Uttar Pradesh Legislative Assembly
- Preceded by: Raghvendra Pratap Singh
- Constituency: Domariyaganj

Personal details
- Political party: Samajwadi Party
- Parent: Taufeeq Ahmad (father)
- Education: Masters of Arts (Political Science)
- Alma mater: Deen Dayal Upadhyay Gorakhpur University

= Saiyada Khatoon =

Indian politician

Saiyada Khatoon (born 20 April 1970) is an Indian politician from Uttar Pradesh. She won the 2022 Uttar Pradesh Legislative Assembly election from Domariyaganj Assembly constituency representing Samajwadi Party.

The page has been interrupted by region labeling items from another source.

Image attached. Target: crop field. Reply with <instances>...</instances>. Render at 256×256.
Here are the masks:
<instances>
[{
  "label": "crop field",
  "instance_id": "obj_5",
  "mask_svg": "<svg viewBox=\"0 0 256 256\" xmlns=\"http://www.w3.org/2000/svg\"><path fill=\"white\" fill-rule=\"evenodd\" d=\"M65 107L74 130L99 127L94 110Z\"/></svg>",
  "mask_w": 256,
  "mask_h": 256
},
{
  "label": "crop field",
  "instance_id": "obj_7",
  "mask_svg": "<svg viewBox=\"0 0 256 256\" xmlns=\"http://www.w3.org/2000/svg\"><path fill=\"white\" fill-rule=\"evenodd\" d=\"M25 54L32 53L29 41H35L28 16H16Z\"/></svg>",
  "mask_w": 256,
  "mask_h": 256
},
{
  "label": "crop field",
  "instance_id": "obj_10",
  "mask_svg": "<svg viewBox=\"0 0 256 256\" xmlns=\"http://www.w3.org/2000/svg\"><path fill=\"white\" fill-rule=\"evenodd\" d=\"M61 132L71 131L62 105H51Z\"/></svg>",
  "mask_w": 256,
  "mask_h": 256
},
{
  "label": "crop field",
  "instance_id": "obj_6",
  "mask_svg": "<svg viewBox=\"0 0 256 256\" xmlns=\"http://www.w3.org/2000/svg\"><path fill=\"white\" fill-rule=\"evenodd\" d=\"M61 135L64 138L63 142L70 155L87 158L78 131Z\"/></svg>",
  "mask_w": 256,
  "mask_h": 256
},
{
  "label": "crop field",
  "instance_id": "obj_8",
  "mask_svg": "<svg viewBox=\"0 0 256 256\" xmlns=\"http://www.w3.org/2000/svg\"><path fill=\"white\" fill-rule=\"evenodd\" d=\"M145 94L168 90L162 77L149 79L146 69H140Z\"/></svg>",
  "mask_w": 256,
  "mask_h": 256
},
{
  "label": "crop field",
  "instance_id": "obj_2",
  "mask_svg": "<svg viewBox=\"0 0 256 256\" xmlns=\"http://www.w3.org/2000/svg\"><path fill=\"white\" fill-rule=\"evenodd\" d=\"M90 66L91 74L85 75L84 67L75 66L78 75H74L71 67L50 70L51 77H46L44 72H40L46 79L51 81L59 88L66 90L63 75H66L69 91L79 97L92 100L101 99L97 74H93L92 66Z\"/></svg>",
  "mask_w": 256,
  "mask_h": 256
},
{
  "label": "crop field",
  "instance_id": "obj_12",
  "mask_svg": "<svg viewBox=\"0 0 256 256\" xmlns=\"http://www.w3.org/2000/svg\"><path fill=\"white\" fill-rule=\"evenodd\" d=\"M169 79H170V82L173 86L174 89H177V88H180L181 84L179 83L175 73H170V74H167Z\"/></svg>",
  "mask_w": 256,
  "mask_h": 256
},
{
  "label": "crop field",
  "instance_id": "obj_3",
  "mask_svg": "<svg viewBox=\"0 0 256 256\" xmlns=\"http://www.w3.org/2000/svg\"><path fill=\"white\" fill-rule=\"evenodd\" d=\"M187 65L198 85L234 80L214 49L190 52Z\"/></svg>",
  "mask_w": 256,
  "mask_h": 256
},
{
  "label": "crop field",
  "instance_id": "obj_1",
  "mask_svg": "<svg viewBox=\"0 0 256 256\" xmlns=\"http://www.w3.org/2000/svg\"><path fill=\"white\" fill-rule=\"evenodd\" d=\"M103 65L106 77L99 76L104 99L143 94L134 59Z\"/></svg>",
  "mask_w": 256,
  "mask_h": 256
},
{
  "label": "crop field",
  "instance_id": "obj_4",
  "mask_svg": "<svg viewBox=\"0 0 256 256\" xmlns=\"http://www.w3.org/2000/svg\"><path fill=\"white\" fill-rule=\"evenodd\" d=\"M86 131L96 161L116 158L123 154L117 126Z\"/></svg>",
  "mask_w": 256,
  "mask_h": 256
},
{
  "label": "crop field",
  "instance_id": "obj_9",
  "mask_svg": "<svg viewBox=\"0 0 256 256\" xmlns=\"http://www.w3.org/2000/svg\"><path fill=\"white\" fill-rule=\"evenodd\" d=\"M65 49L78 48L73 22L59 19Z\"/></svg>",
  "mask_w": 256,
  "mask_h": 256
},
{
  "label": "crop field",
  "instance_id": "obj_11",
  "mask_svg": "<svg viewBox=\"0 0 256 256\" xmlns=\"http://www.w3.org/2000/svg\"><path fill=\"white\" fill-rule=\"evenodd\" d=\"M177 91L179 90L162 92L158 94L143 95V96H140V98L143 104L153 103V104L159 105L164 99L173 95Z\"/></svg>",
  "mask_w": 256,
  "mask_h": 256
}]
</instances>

== Early life and education ==
Khatoon is from Domariyaganj, Siddharthnagar district. She completed post graduation in Arts in 2010 at Deen Dayal Upadhyay Gorakhpur University.

== Career ==

Khatoon won the 2022 Uttar Pradesh Legislative Assembly election from Domariyaganj Assembly constituency in Siddharthnagar district representing Samajwadi Party. She polled 85,098 votes and defeated Raghvendra Pratap Singh of Bharatiya Janata Party by a narrow margin of 771 votes.

On 10 March 2022, after winning the election, Khatoon and 200 other Samajwadi Party members were named in a first information report for allegedly raising pro-Pakistan slogans. She denied the allegations.